**TASK**
All pictures are to be excluded when the data below is output verbatim.

**GIVEN INFORMATION**
___
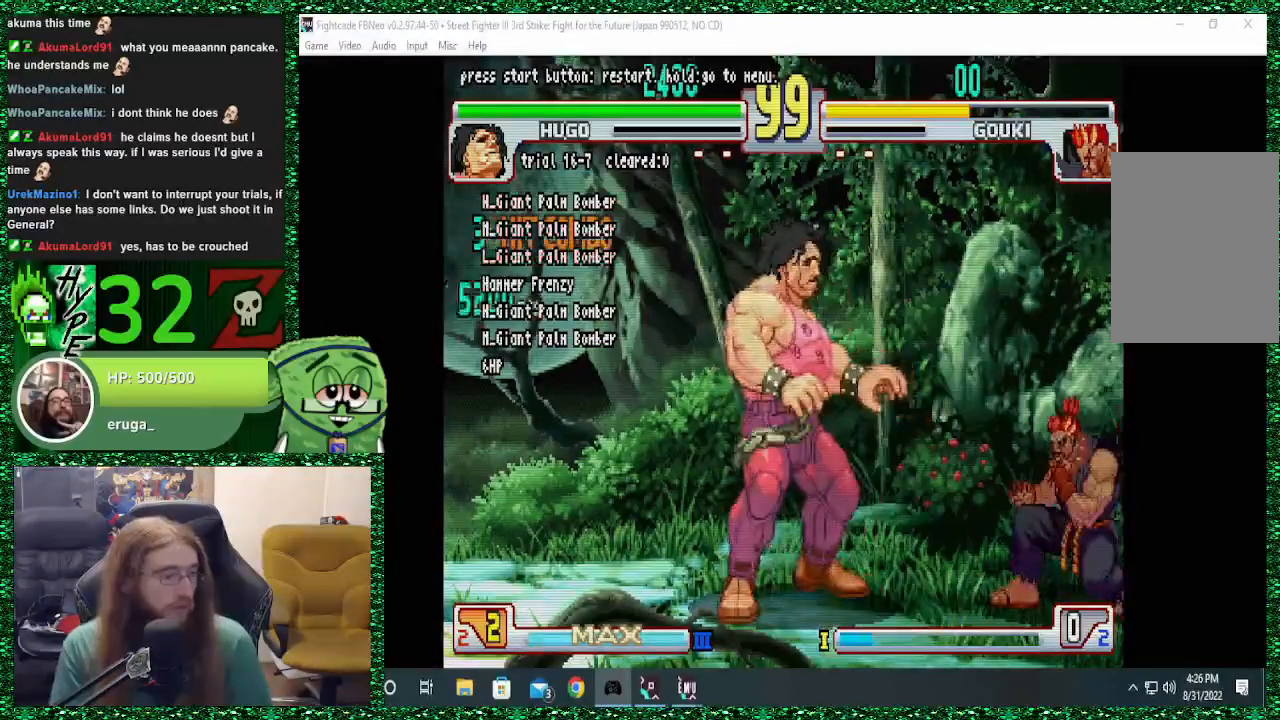
{"dt_ms": 500, "buttons": [], "left_stick": "center", "events": []}
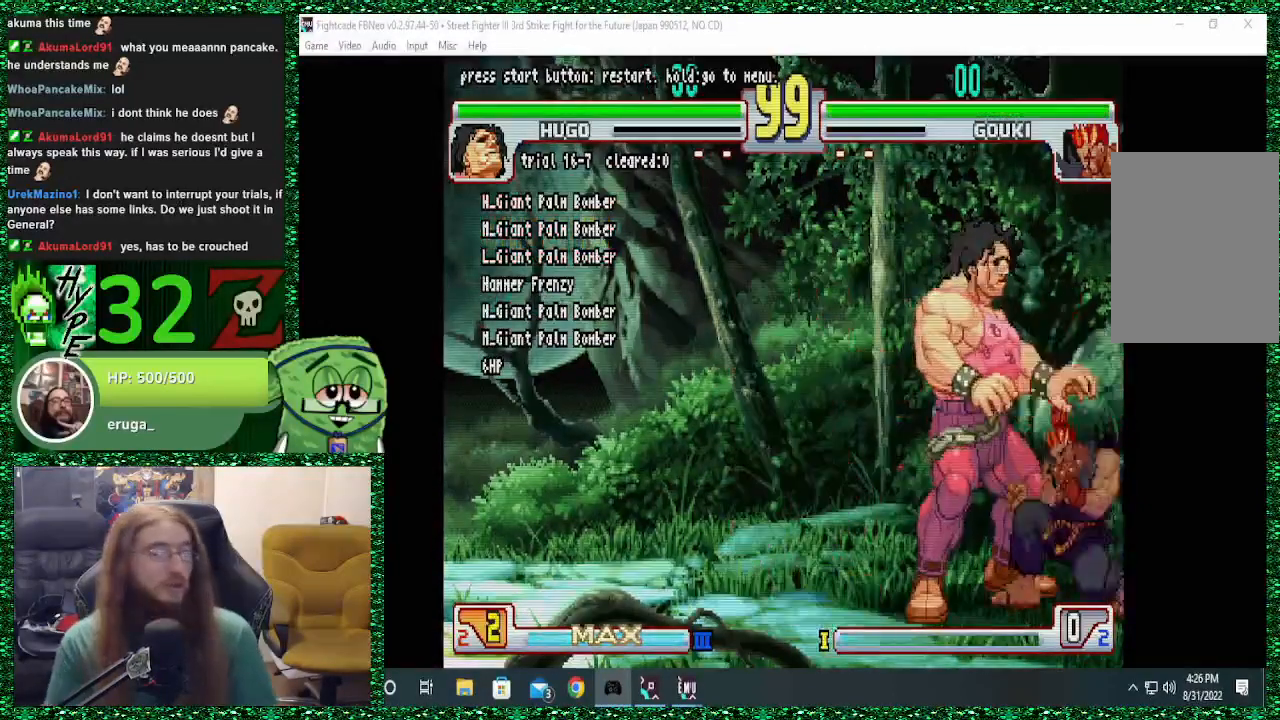
{"dt_ms": 500, "buttons": [], "left_stick": "center"}
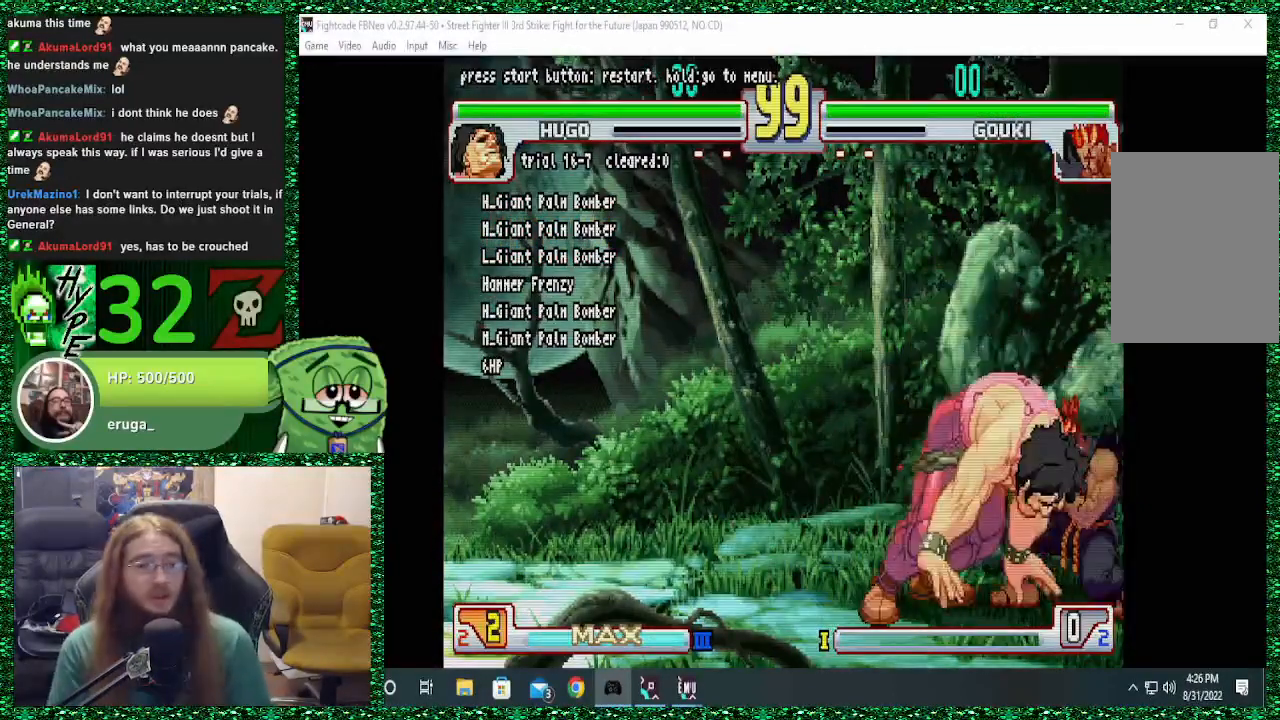
{"dt_ms": 500, "buttons": [], "left_stick": "down-left"}
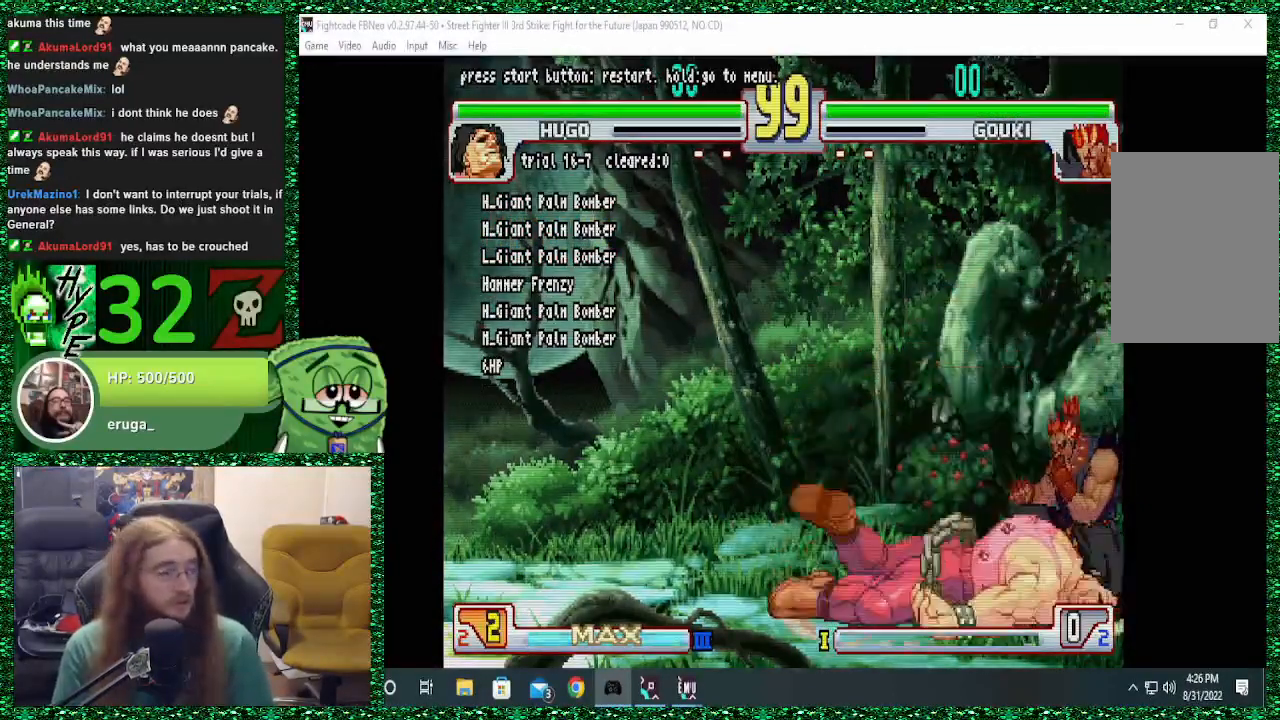
{"dt_ms": 500, "buttons": [], "left_stick": "right", "events": [[33, "left_stick", "center"], [233, "left_stick", "right"]]}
___
**SOLVED PROBLEM**
{"dt_ms": 500, "buttons": [], "left_stick": "center", "events": []}
{"dt_ms": 500, "buttons": [], "left_stick": "center"}
{"dt_ms": 500, "buttons": [], "left_stick": "down-left"}
{"dt_ms": 500, "buttons": [], "left_stick": "right", "events": [[33, "left_stick", "center"], [233, "left_stick", "right"]]}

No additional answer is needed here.